Brain Report: Ohio Grants for Grads

Ohio's latest brain drain boondoggle is back in the news. The Grants for Grads program has been a bit of a disappointment. Still, Governor Ted Strickland is tying himself to the initiative in a bid to win reelection:

"Grants for Grads is one creative way to encourage talented young people to call Ohio home, but it's only one way," Gov. Ted Strickland said.

Recent college graduates won't buy a house in a community if they don't have a job, Strickland said. He said other state programs are aimed at encouraging job-creation.

The home-buying program offers a grant worth up to 2.5 percent of the purchase price and a lower interest rate on a 30-year loan. To be eligible, applicants must have earned a college degree within the past 18 months and have graduated from an Ohio high school. The college degree can be anything from an associate to a graduate degree from a school inside or outside the state.

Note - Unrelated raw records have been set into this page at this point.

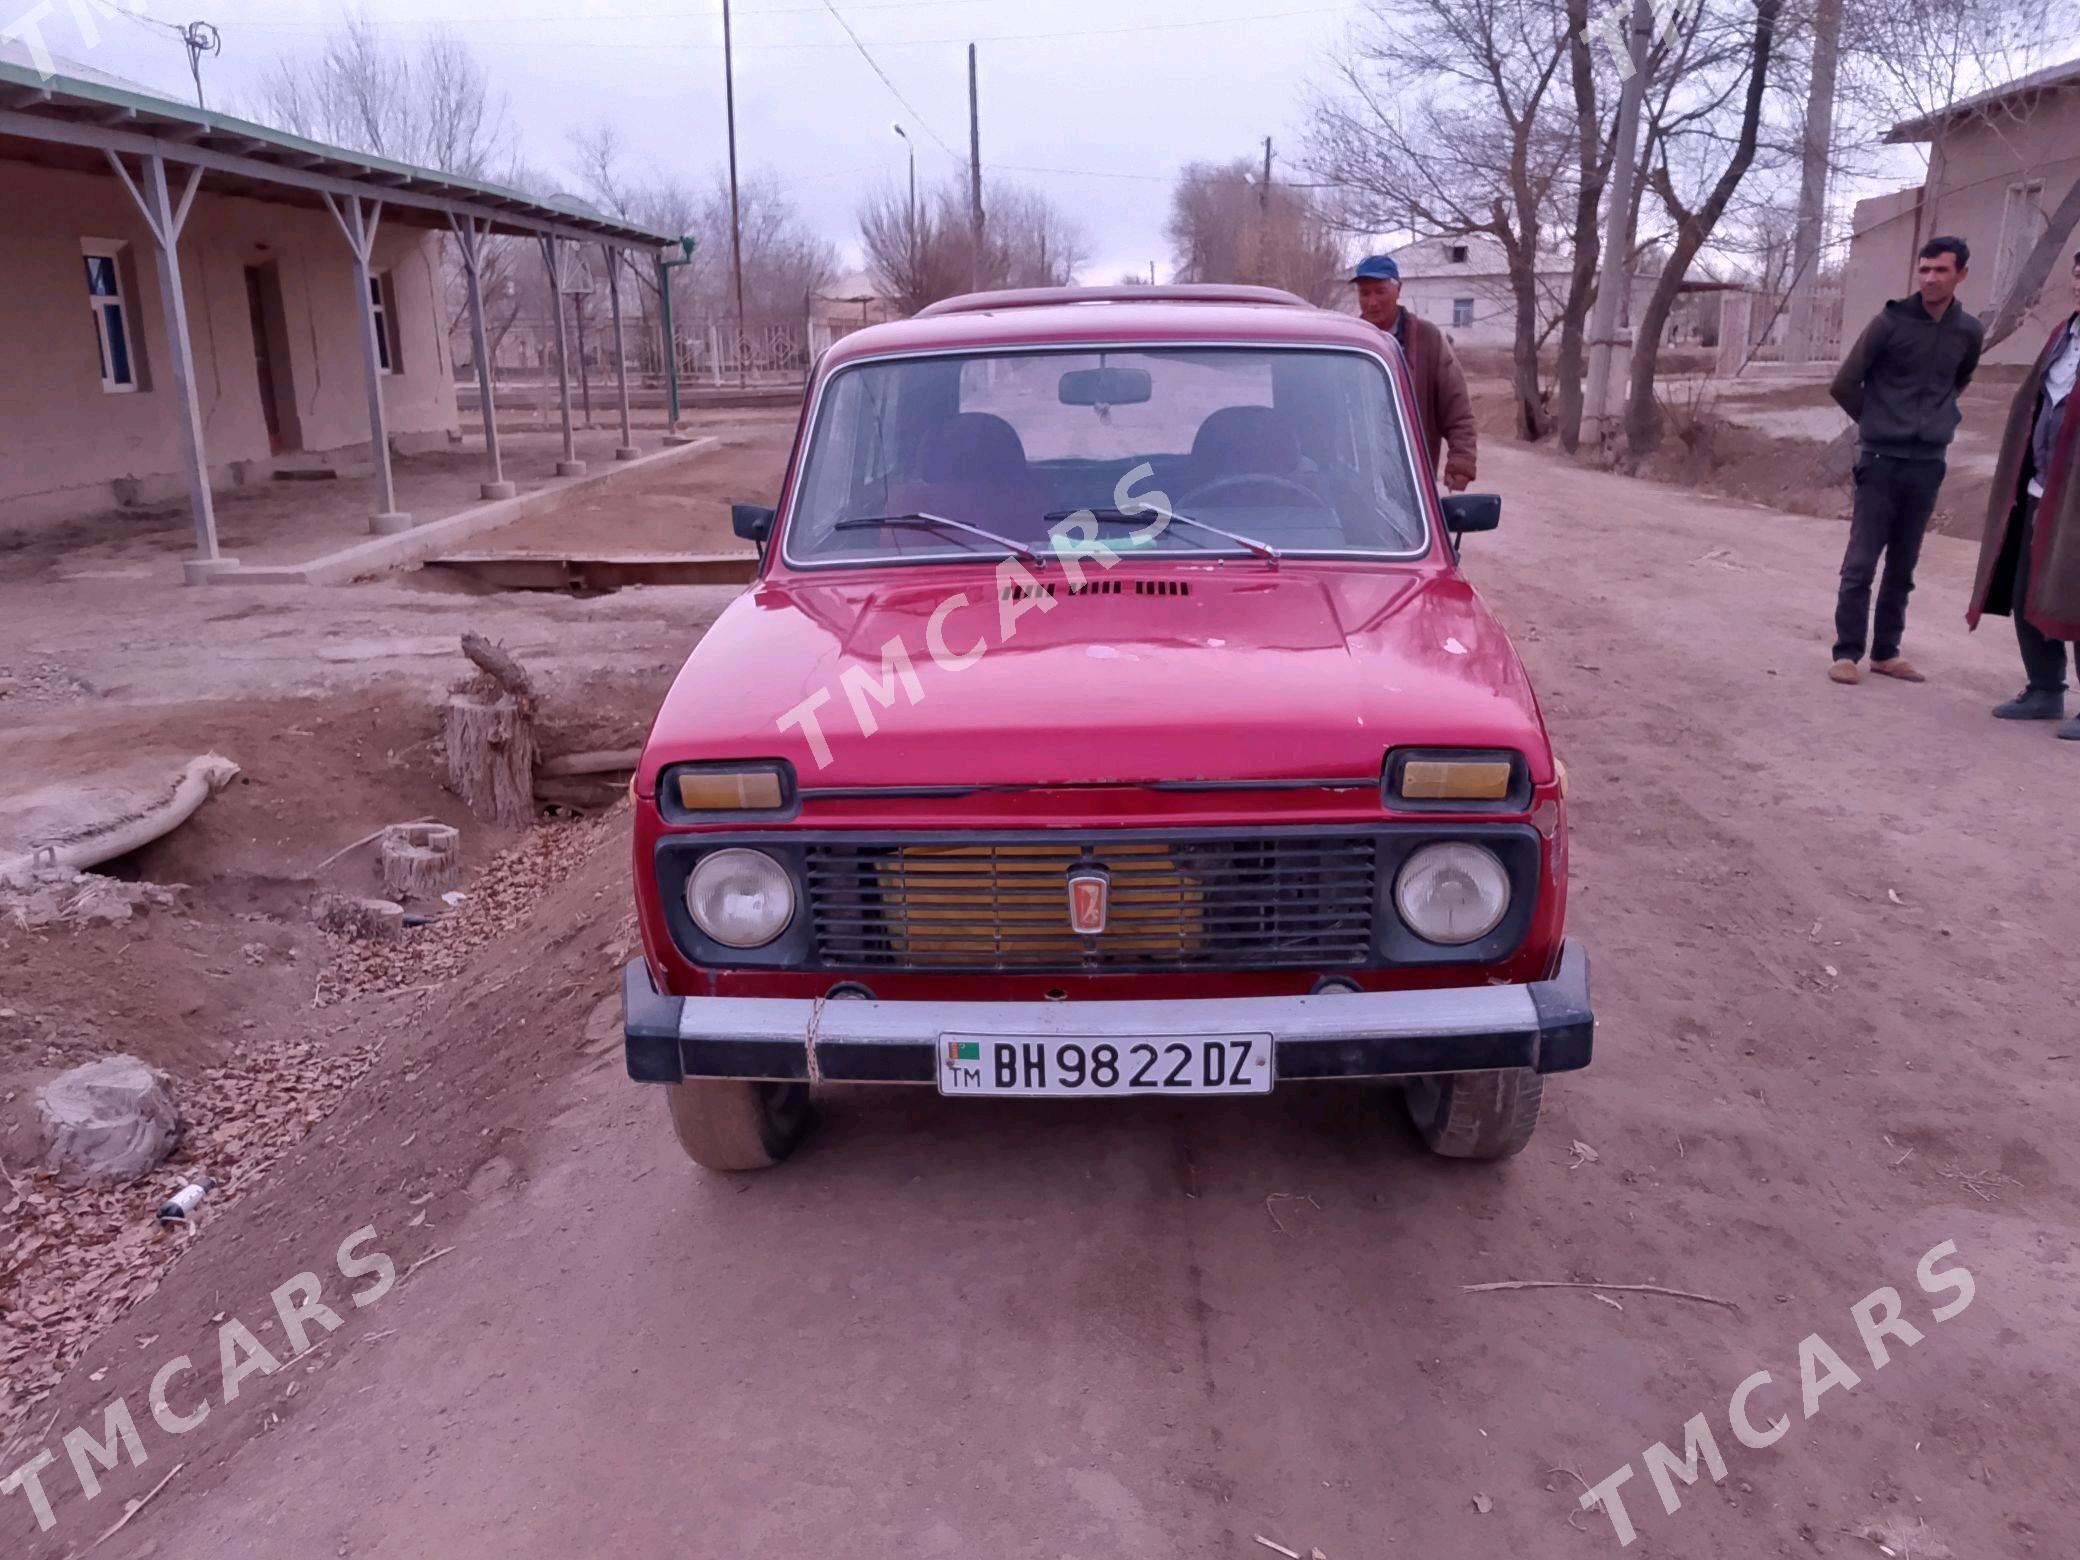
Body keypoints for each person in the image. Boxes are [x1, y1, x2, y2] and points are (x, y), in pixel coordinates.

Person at [1826, 235, 1985, 686]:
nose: (1931, 278)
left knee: (1903, 565)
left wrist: (1934, 419)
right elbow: (1844, 383)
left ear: (1961, 275)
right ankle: (1847, 653)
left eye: (1941, 270)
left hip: (1928, 462)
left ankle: (1886, 652)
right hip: (1880, 458)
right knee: (1860, 562)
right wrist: (1880, 422)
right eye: (1925, 269)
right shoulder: (1889, 324)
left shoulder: (1968, 331)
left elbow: (1960, 378)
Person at [1968, 248, 2080, 740]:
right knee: (2026, 591)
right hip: (2040, 488)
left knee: (2074, 595)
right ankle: (2044, 690)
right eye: (2079, 273)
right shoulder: (2063, 337)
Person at [1350, 255, 1477, 491]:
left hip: (1412, 475)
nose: (1372, 302)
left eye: (1380, 291)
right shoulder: (1348, 341)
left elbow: (1457, 408)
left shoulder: (1428, 339)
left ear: (1398, 290)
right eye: (1364, 293)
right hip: (1357, 476)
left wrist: (1462, 461)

The money can be used toward a down payment or closing costs. It doesn't have to be repaid as long as the buyers live in Ohio for five years. If they don't, the state uses a lien on the house to recoup money.

Since last October, 120 recent college graduates have received assistance through the program. Of those, 90 percent have been between the ages of 20 and 30. The majority - 83 percent - have been white. And more than half had credit scores above 700 points, which is usually considered good enough to get borrowers more financing options and better interest rates, said Cindy Flaherty, director of homeownership for the Ohio Housing Finance Agency, which operates the program.

As of last week, the agency had invested $329,218 in the program, which is paid primarily through the issuance of tax-exempt mortgage-revenue bonds, Flaherty said.

Participants on average received $3,076 in down-payment assistance and paid $120,205 for their homes, she said.

I'm trying to figure out how Ohio can measure success. What if those who used over $300,000 in state money would have stayed regardless? I'm sure real estate agencies are in love with the subsidy. I smell quid pro quo in terms of campaign contributions.

Fighting brain drain is also popular with the voters. Strickland knows this. Neither party is above serving red herring to the public. It's bad policy and Ohio deserves better.